Théâtre : L’Etudiant roux (suivi de) L’Ennemi (suivi de) L’Ombre (suivi de) Demain n’existe pas (et de) L’Automate

Il y a dix ans, le 13 août 1998, disparaissait Julien Green. À travers deux publications simultanées, les éditions Flammarion ont voulu rendre hommage au romancier, diariste, dramaturge, et académicien français de nationalité américaine. Sa première pièce Sud est publiée en édition bilingue GF, et un volume de Théâtre rassemble ses pièces ultérieures, écrites et jouées de 1950 à 1980.
Sud, L’Etudiant roux, L’Ennemi, L’Ombre, Demain n’existe pas, L’Automate : toutes frappent d’abord par leur unité. Sud apparaît à la fois comme un horizon personnel et un principe esthétique. Horizon personnel puisque ce sud est avant tout celui des États-Unis, baigné d’une éternelle fin d’après-midi d’été à l’ombre des sycomores et des vérandas des villas de riches planteurs que le jeune Green a d’abord rêvé à travers les récits maternels avant de le découvrir lors d’un voyage. On retrouve, notamment à Messine, dans Demain n’existe pas, cette lumière à la fois menaçante et dorée caractéristique de son théâtre. Principe esthétique également puisque cette première pièce annonce le crépuscule fastueux du règne sudiste. Dans l’affrontement héroïque des désirs, l’entrechoc de l’honneur, de la morale (notamment religieuse), et du bonheur qu’elle met en scène, Sud libère un concentré de thèmes qui seront repris par la suite.
Il y a chez lui une sorte d’antimoderne qui trouble.

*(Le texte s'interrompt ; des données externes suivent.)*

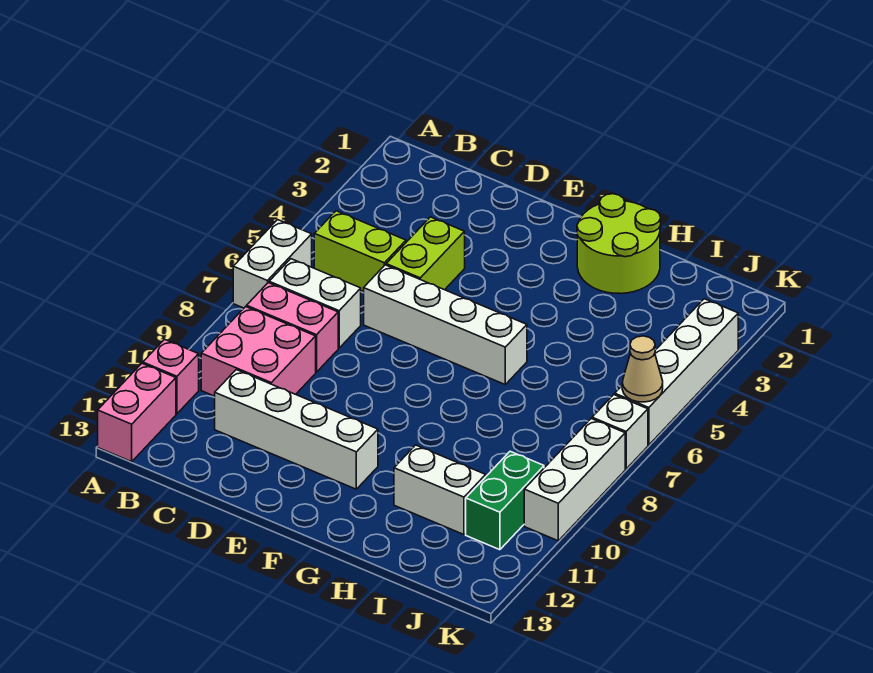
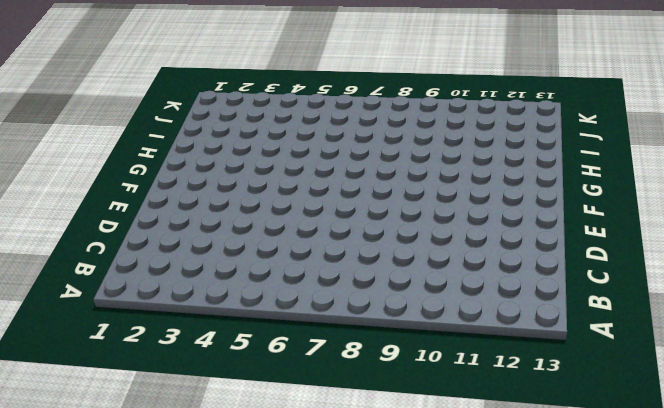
none -> white 1x2 brick [233,220,312,308]
none -> pink 1x1 brick [143,339,199,414]
none -> pink 1x2 brick [98,364,176,462]

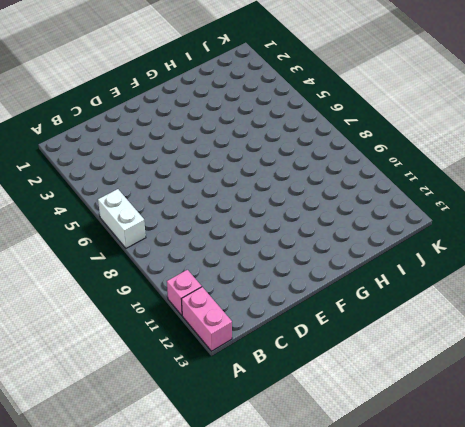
none -> lime 1x2 brick [314,211,406,292]
none -> white 1x2 brick [269,259,361,348]
none -> pink 1x2 brick [247,283,338,372]

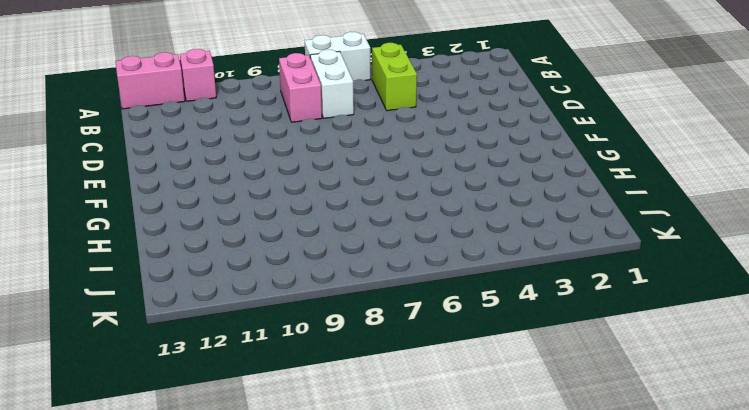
none -> pink 2x2 brick [201,307,316,396]
none -> white 1x4 brick [215,370,378,489]
none -> lime 1x2 brick [386,217,465,290]

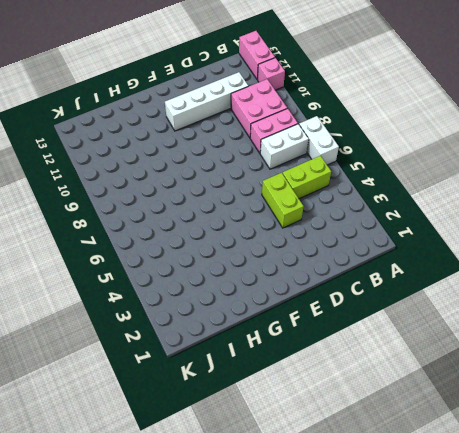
none -> white 1x4 brick [364,265,527,384]
none -> lime 2x2 round brick [577,194,661,294]
none -> white 1x2 brick [394,445,486,535]

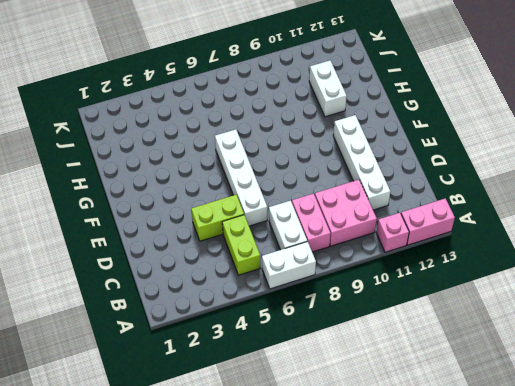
none -> lime 2x2 round brick [577,194,661,294]
none -> green 1x2 brick [466,451,544,550]
none -> white 1x4 brick [615,299,738,445]

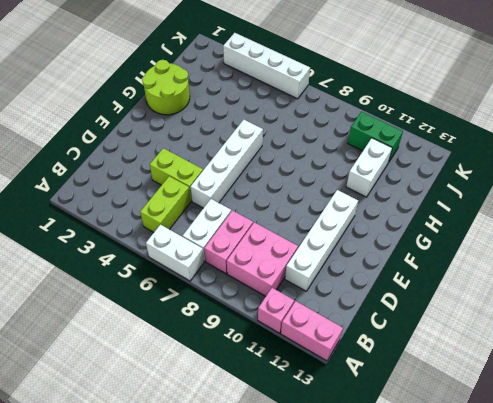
none -> white 1x1 brick [592,395,648,469]
none -> white 1x3 brick [524,419,625,541]
none -> tan 1x1 cone [622,336,663,402]

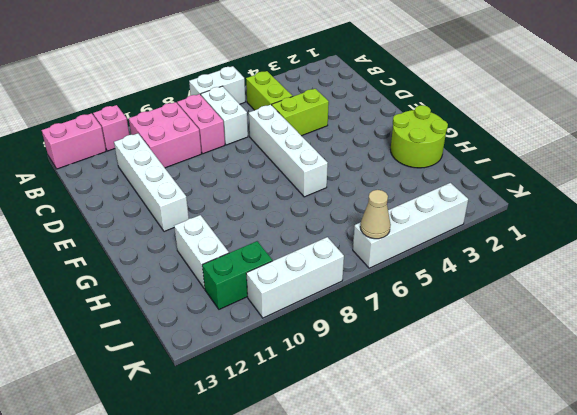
none -> white 1x1 brick [592,395,648,469]

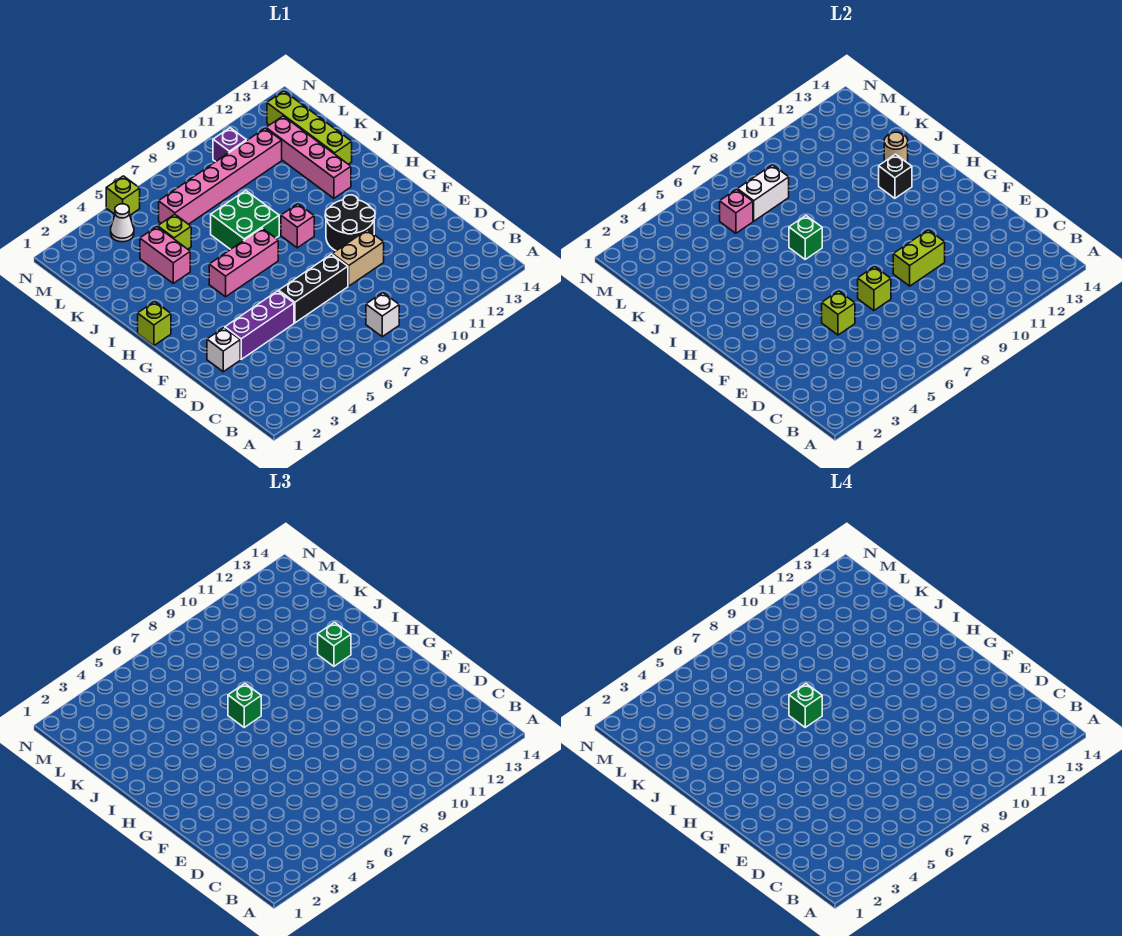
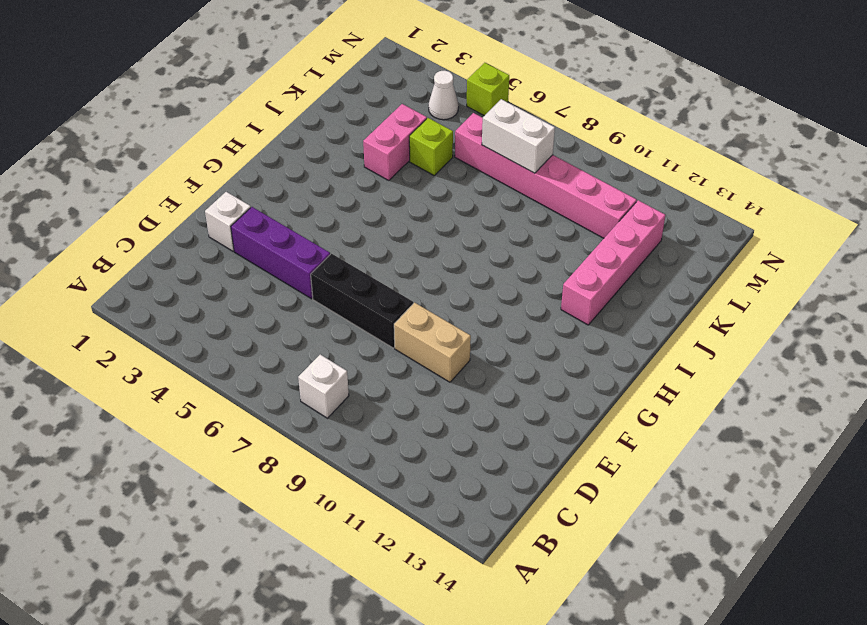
none -> black 2x2 round brick [325,195,375,251]
none -> lime 1x1 brick [138,302,171,346]
none -> pink 1x3 brick [209,228,278,297]

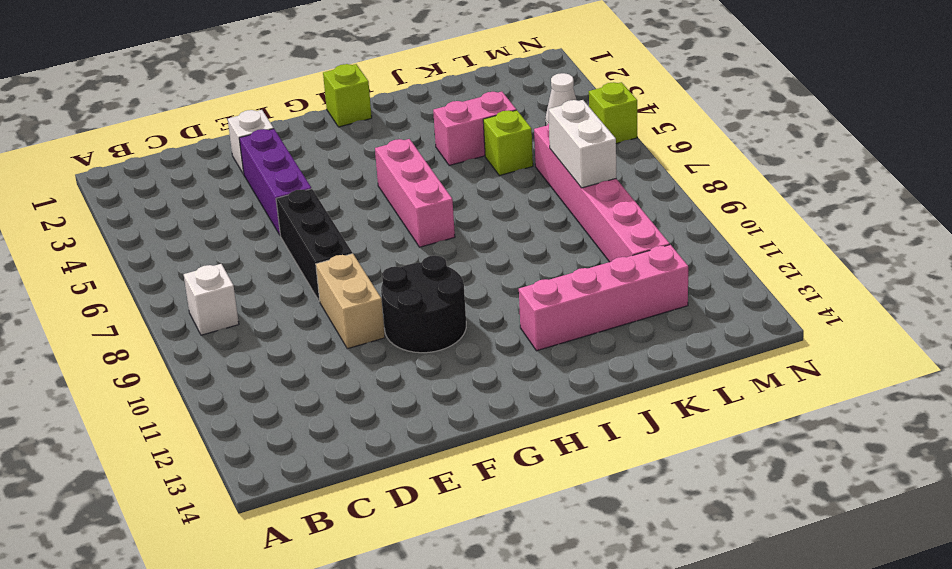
none -> pink 1x1 brick [281,204,314,248]
none -> green 2x2 brick [211,190,279,249]
none -> lime 1x4 brick [267,91,352,164]

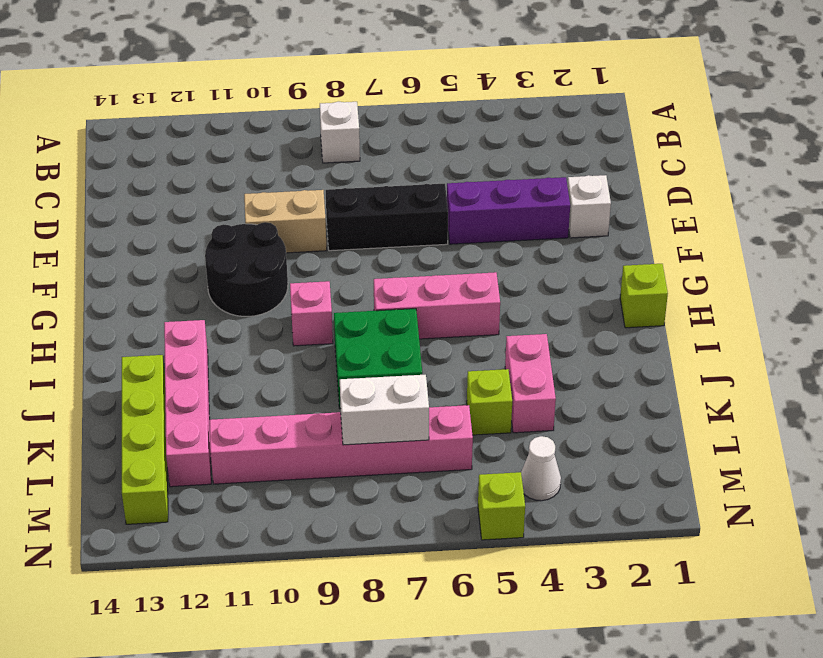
none -> purple 1x1 brick [213,128,246,162]
none -> lime 1x1 brick [822,291,855,335]
none -> lime 1x1 brick [858,266,891,311]

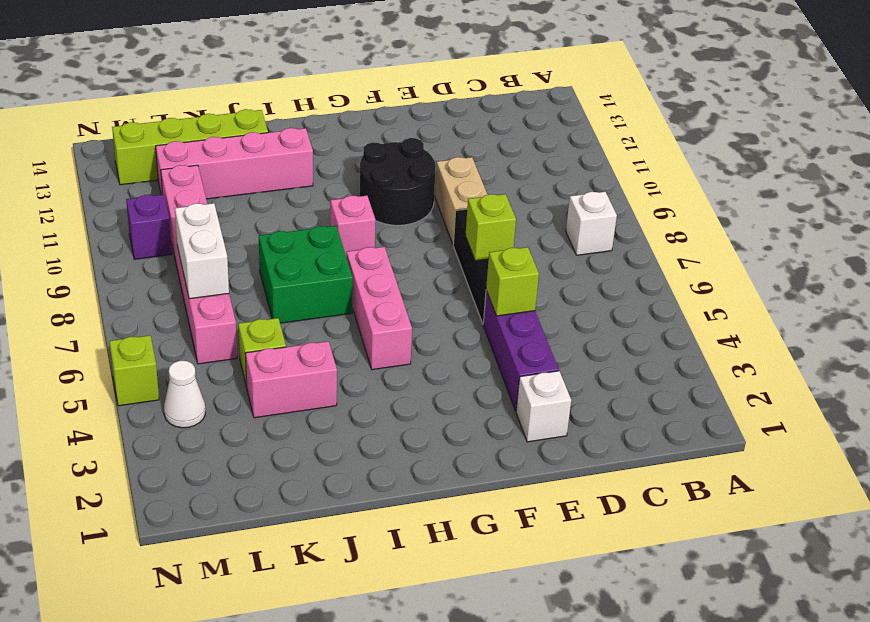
none -> lime 1x1 brick [138,302,171,346]
none -> lime 1x2 brick [893,230,945,286]
none -> green 1x1 brick [789,216,822,259]

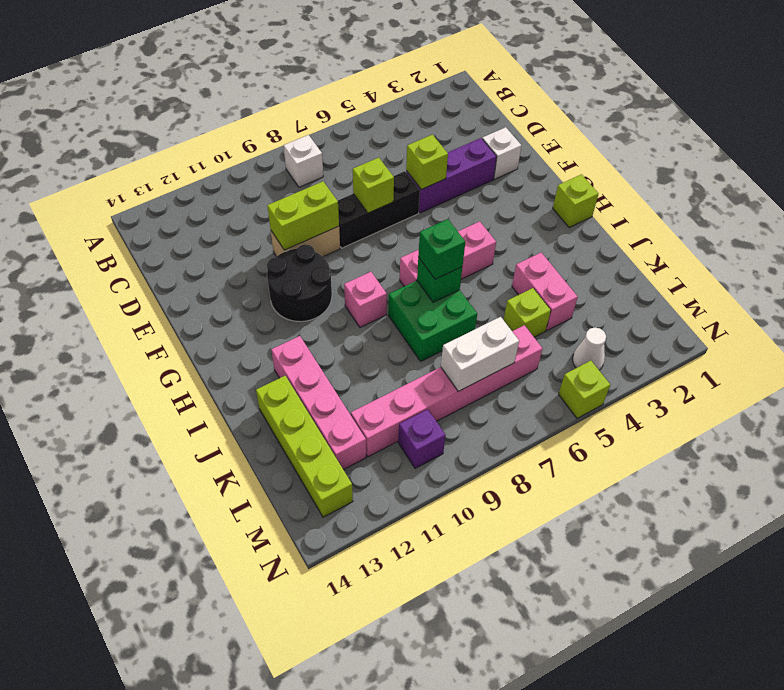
none -> black 1x1 brick [879,154,912,198]
none -> tan 1x1 round brick [884,132,908,163]
none -> pink 1x1 brick [720,189,753,233]

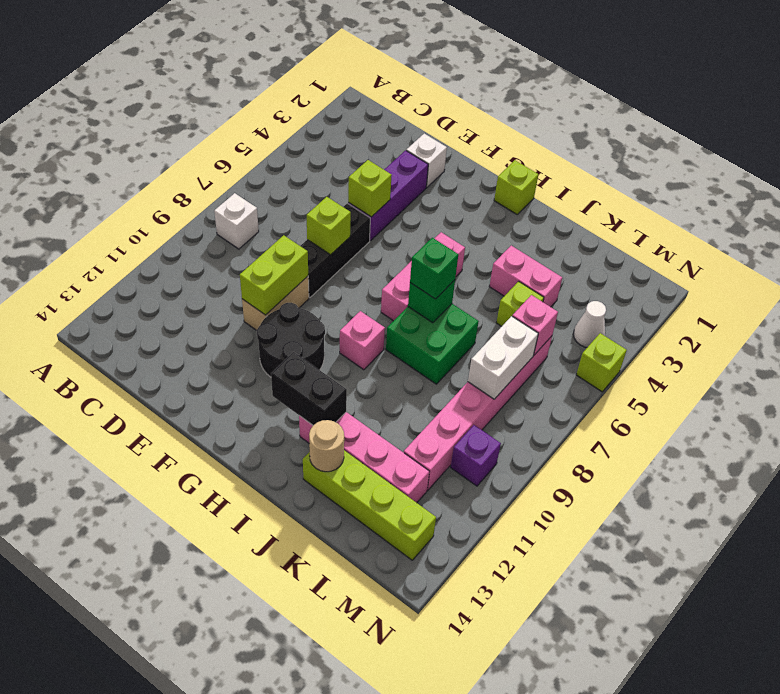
black 1x2 brick [271,352,347,425] -> black 1x1 brick [879,154,912,198]
none -> green 1x1 brick [318,622,351,666]
none -> green 1x1 brick [789,684,822,727]

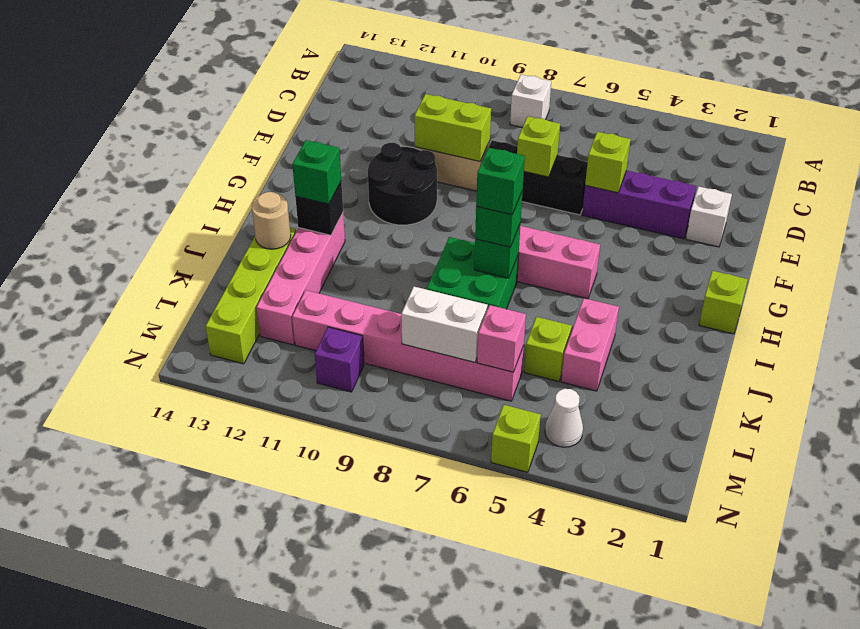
none -> pink 1x1 brick [281,204,314,248]

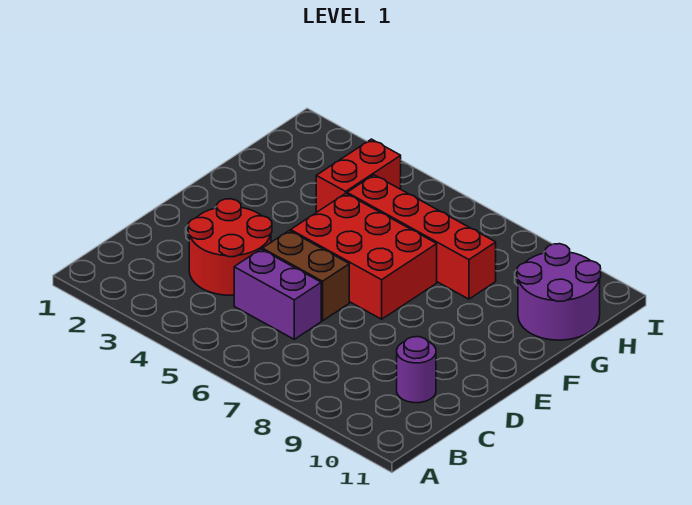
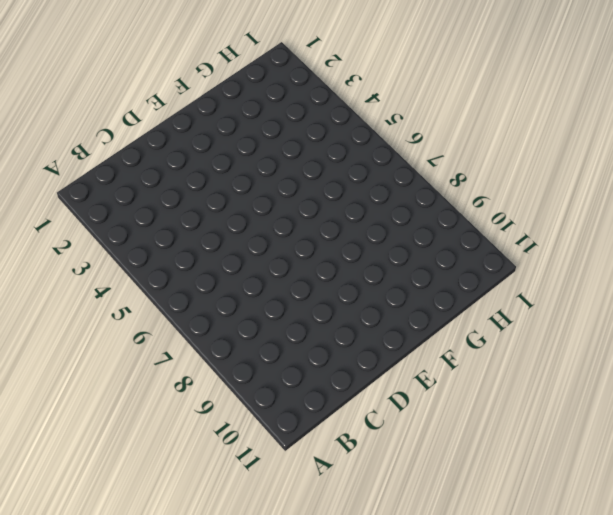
none -> red 2x2 round brick [188,199,272,295]
none -> purple 1x2 brick [234,249,321,339]

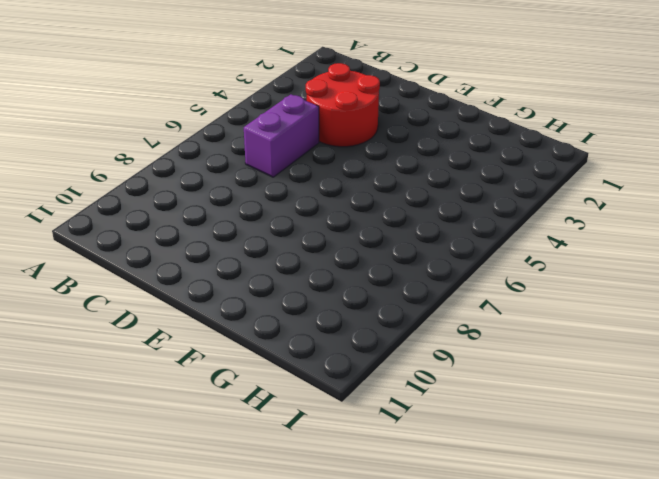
none -> purple 1x1 round brick [397,337,436,403]
none -> brown 1x2 brick [262,231,349,321]

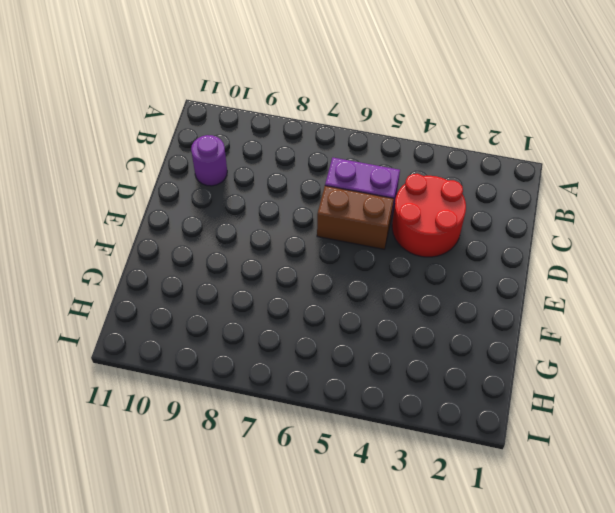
none -> red 2x3 brick [291,193,437,319]
none -> red 1x2 brick [316,139,401,212]

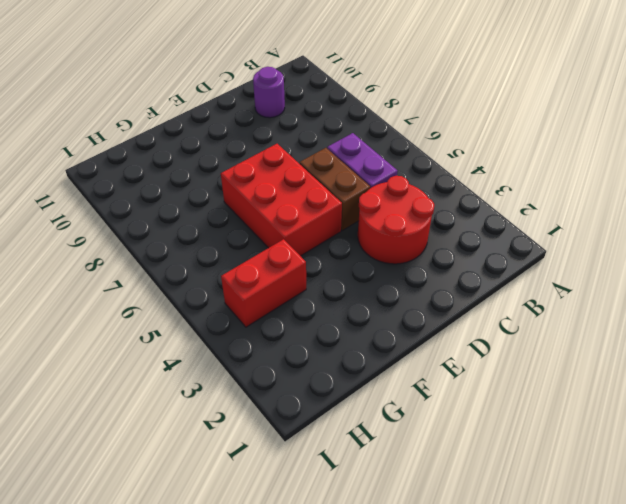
none -> red 1x4 brick [347,175,496,299]
none -> purple 2x2 round brick [517,244,601,340]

Ce premier thème tragique et solaire se lie dès Sud à celui du double et à son corollaire, l’amour homosexuel. L’amour de l’officier nordiste Ian Wiscewski pour le jeune Erik MacClure constitue une trame dramatique qui à l’époque est encore souterraine. Impossible en 1864, de tolérer l’amour d’un officier nordiste pour un jeune homme du sud, expliquait Green. Pas davantage en 1954 pourrait-on ajouter tant furent importantes la réticence du théâtre français (à commencer par Jean-Louis Barrault et Madeleine Renaud, après lecture), l’incompréhension des spectateurs qui ne voyaient dans la pièce qu’une rivalité vague entre les deux hommes, et les censures subies à l’étranger. L’une des principales figures qui donnent au théâtre de Green sa force réside cependant dans ce personnage aux accents post-romantiques qui incarne cette facette douloureuse et marginale du désir. Par tours et détours, il devient source de conflit tragique, cela de façon marquante avec le personnage de Moïra dans L’Etudiant roux.
Pourquoi Julien Green n’est-il plus guère représenté aujourd’hui ? Principalement du fait d’une dramaturgie et d’une écriture assez classicisantes. Green, tenant fervent de la règle des trois unités même s’il en adopte une conception souple, fait proliférer dans ses pièces les lettres, les scènes d’aveux ou d’exposition, les confidents, et les écoutes aux portes… Son théâtre semble réactualiser dans des thèmes contemporains tout l’appareil dramaturgique du Grand Siècle, recourant pour les décors à des salons aux douces perspectives, tandis que sur le plan des discours, c’est parfois à une véritable résurrection de la forme classique qu’on assiste, notamment du monologue. Trop sage ? Il y a chez lui une sorte d’antimoderne, qui a de quoi troubler à l’heure des Beckett, Ionesco, ou Genet, dont les œuvres s’échelonnent sur une période similaire et qui incarnent une modernité autrement plus radicale. « Tout d’un coup, il m’est devenu indifférent de ne pas être moderne », écrivait Barthes à la fin de sa vie : le mot conviendrait à Julien Green. Sans avoir été un homme d’innovations théâtrales, celui-ci a en revanche vanté la « rapidité (comme étant) l’une des vertus cardinales du théâtre » et donné ainsi à son écriture une incontestable efficacité.